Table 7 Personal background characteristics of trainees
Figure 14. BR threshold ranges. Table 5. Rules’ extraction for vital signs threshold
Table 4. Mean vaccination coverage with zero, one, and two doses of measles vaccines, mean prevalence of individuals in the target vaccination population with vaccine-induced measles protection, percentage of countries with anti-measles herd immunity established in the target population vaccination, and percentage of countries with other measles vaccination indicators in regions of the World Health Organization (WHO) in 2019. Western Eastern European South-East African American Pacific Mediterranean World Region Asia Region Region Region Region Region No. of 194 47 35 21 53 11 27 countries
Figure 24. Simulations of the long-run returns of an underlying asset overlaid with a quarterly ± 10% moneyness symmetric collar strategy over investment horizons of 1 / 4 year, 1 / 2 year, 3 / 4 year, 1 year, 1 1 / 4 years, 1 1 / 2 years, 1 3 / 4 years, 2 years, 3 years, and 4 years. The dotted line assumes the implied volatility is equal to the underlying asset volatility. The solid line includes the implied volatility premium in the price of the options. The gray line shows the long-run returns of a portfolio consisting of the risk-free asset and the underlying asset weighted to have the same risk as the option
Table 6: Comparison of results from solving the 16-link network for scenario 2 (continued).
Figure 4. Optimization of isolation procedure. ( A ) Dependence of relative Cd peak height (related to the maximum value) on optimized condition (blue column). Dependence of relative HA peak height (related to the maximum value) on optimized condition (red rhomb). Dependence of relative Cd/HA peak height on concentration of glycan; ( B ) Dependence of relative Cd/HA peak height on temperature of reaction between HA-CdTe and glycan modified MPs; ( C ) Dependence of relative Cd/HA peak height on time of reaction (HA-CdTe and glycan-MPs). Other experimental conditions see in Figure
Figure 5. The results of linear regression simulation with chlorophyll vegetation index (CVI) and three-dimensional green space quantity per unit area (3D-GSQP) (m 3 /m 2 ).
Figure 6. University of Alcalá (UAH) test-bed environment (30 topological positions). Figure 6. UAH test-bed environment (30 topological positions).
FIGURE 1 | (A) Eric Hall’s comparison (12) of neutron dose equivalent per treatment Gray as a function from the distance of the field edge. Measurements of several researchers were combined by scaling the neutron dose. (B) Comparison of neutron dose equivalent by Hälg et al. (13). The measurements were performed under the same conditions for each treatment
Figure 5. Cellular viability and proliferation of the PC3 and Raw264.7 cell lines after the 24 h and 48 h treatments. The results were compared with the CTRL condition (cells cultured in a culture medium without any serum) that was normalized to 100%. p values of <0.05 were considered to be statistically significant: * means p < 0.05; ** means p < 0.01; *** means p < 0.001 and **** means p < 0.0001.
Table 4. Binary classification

┄┄┄┄┄┄┄┄┄┄┄┄┄┄┄┄┄┄┄┄

Set down the listing above in full, please, exactly as it appears.

Completed exercise >>
Table 7 Personal background characteristics of trainees
Figure 14. BR threshold ranges. Table 5. Rules’ extraction for vital signs threshold
Table 4. Mean vaccination coverage with zero, one, and two doses of measles vaccines, mean prevalence of individuals in the target vaccination population with vaccine-induced measles protection, percentage of countries with anti-measles herd immunity established in the target population vaccination, and percentage of countries with other measles vaccination indicators in regions of the World Health Organization (WHO) in 2019. Western Eastern European South-East African American Pacific Mediterranean World Region Asia Region Region Region Region Region No. of 194 47 35 21 53 11 27 countries
Figure 24. Simulations of the long-run returns of an underlying asset overlaid with a quarterly ± 10% moneyness symmetric collar strategy over investment horizons of 1 / 4 year, 1 / 2 year, 3 / 4 year, 1 year, 1 1 / 4 years, 1 1 / 2 years, 1 3 / 4 years, 2 years, 3 years, and 4 years. The dotted line assumes the implied volatility is equal to the underlying asset volatility. The solid line includes the implied volatility premium in the price of the options. The gray line shows the long-run returns of a portfolio consisting of the risk-free asset and the underlying asset weighted to have the same risk as the option
Table 6: Comparison of results from solving the 16-link network for scenario 2 (continued).
Figure 4. Optimization of isolation procedure. ( A ) Dependence of relative Cd peak height (related to the maximum value) on optimized condition (blue column). Dependence of relative HA peak height (related to the maximum value) on optimized condition (red rhomb). Dependence of relative Cd/HA peak height on concentration of glycan; ( B ) Dependence of relative Cd/HA peak height on temperature of reaction between HA-CdTe and glycan modified MPs; ( C ) Dependence of relative Cd/HA peak height on time of reaction (HA-CdTe and glycan-MPs). Other experimental conditions see in Figure
Figure 5. The results of linear regression simulation with chlorophyll vegetation index (CVI) and three-dimensional green space quantity per unit area (3D-GSQP) (m 3 /m 2 ).
Figure 6. University of Alcalá (UAH) test-bed environment (30 topological positions). Figure 6. UAH test-bed environment (30 topological positions).
FIGURE 1 | (A) Eric Hall’s comparison (12) of neutron dose equivalent per treatment Gray as a function from the distance of the field edge. Measurements of several researchers were combined by scaling the neutron dose. (B) Comparison of neutron dose equivalent by Hälg et al. (13). The measurements were performed under the same conditions for each treatment
Figure 5. Cellular viability and proliferation of the PC3 and Raw264.7 cell lines after the 24 h and 48 h treatments. The results were compared with the CTRL condition (cells cultured in a culture medium without any serum) that was normalized to 100%. p values of <0.05 were considered to be statistically significant: * means p < 0.05; ** means p < 0.01; *** means p < 0.001 and **** means p < 0.0001.
Table 4. Binary classification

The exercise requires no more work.